By Deborah Casey 26/10/2022
Standing, sitting, mobilisation and mobility are essential to fulfilling the activities of daily life. Motion of the body has many benefits. This includes:
building stronger muscles
flexibility of joints
improved circulation and oxygenation of blood and tissue infusion
moving freely outside, in sunshine, increases vitamin d. Additionally getting outside and walking by riversides, through woody glens all improve mental and emotional health.
exercise such as yoga, chi kung, Tia chi all improve the subtle energy of the body.

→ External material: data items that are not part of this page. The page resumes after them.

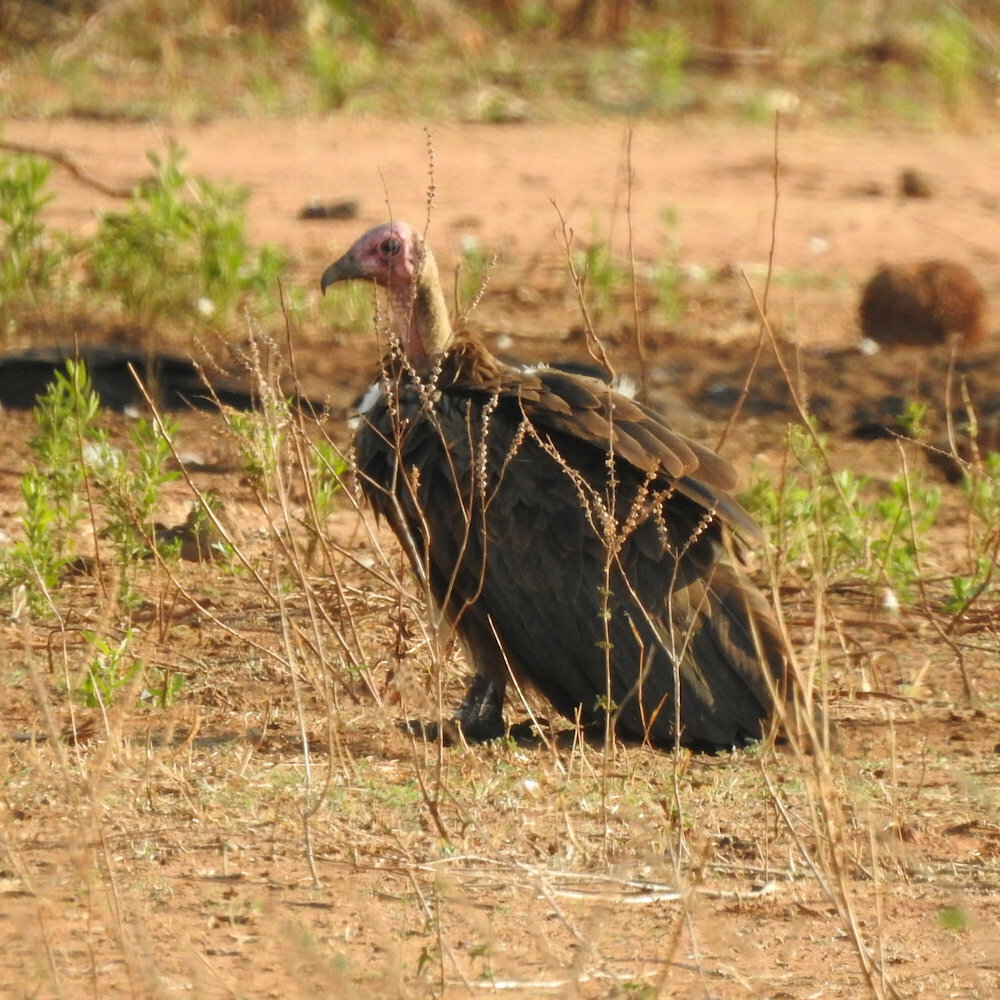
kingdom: Animalia
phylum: Chordata
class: Aves
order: Accipitriformes
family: Accipitridae
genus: Necrosyrtes
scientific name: Necrosyrtes monachus
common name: Hooded vulture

Immobility and lack of movement leads to lose and lax musculature, poor posture and reduced oxygenation of the tissues. In addition, the lack of oxygen to organs such as the brain and heart lends to poor cognition, memory and slowed thought process. The lymphatic system depends upon movement for the flow of lymph around the body to specific target areas to remove waste from the system.
Regular, daily movement ensures improved health. Improvements are incremental and takes time to be noticed. Movement should include stretching, weight bearing load and cardiovascular. Swimming, walking and light gym workouts are some examples of good overall movement strategies to add to daily living practices.
Disabilities can result in lack of movement. For example those affected by medical mesh devices experience significant pain; unrelenting and unremitting. Mesh can cause untold damage to nerves, organs and cause symptoms that could be described as chronic fatigue, fibromyalgia and arthritis. Heat treatment can be a useful application pre and post exercise and it is suggested exercise be slow, gentle and conducted with care. One woman was discovered to have had a mesh implant migrate and embed around her ureter! MRI scanning does not show up mesh devices and so there can be many symptoms but without surgical procedure it is impossible to know where the mesh is and what it is doing to the body hence care to be taken.
A full health assessment is necessary where disability is noted to ensure safety in application to any modality of movement. Always begin and end with warm up stretching and cool down stretching, finalising with a rest on a yoga mat with lying pose.